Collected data
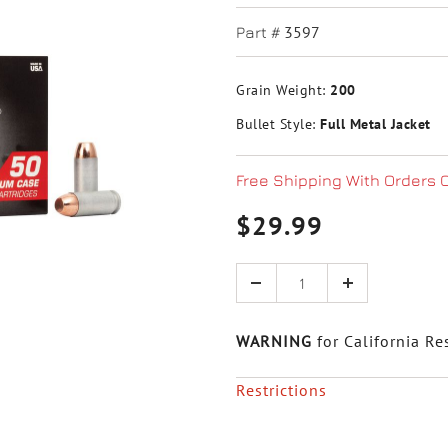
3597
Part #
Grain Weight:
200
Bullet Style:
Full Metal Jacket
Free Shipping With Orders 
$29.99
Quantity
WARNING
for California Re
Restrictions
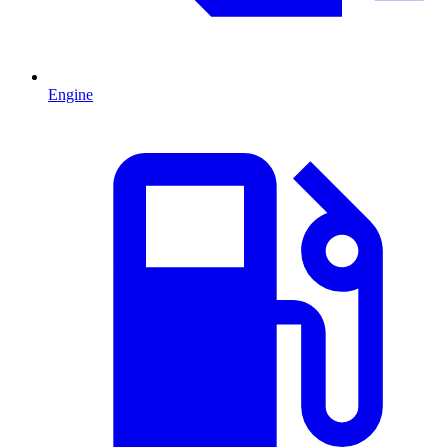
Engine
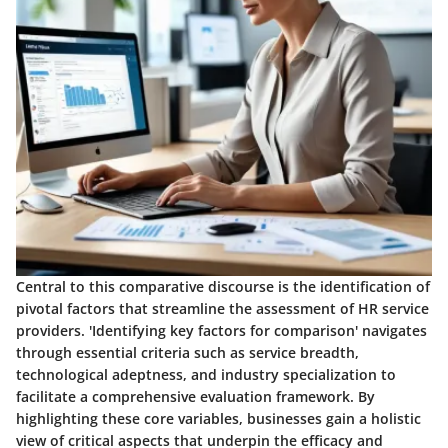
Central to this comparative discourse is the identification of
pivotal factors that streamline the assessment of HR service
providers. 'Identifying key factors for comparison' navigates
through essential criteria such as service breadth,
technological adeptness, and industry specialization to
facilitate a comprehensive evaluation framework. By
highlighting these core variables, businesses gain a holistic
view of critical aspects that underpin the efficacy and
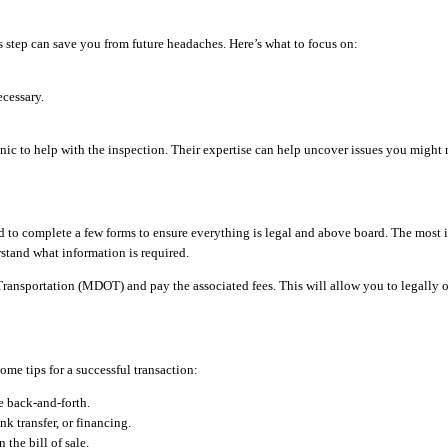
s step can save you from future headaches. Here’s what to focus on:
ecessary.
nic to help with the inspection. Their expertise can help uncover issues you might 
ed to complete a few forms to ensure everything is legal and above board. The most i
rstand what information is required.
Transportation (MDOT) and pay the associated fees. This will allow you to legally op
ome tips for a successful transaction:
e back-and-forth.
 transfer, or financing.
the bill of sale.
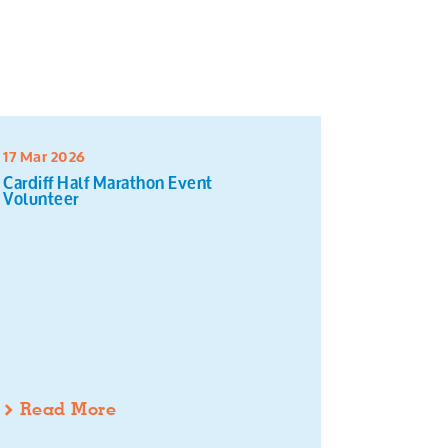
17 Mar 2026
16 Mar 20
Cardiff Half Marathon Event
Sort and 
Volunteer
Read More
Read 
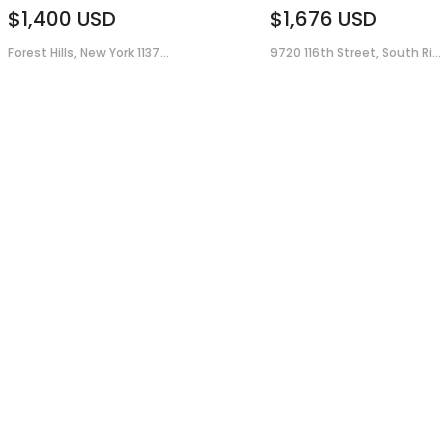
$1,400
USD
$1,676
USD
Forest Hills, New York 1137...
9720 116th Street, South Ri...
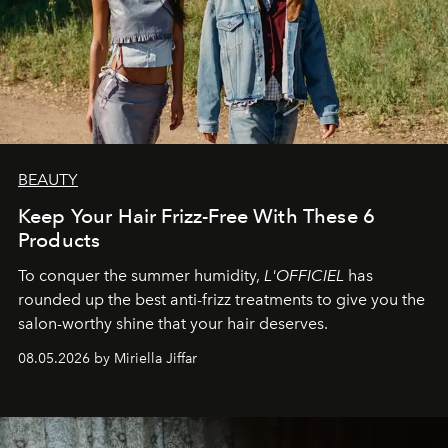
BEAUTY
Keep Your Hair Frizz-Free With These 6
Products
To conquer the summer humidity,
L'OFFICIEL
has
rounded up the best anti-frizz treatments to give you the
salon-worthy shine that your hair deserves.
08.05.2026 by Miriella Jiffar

● Required action:
Each line from the one holding "17 Mar 2026" through the last line of the records above must be duplicated exactly, and pictures must not be.

● Response:
17 Mar 2026
16 Mar 20
Cardiff Half Marathon Event
Sort and 
Volunteer
Read More
Read 
$1,400
USD
$1,676
USD
Forest Hills, New York 1137...
9720 116th Street, South Ri...
BEAUTY
Keep Your Hair Frizz-Free With These 6
Products
To conquer the summer humidity,
L'OFFICIEL
has
rounded up the best anti-frizz treatments to give you the
salon-worthy shine that your hair deserves.
08.05.2026 by Miriella Jiffar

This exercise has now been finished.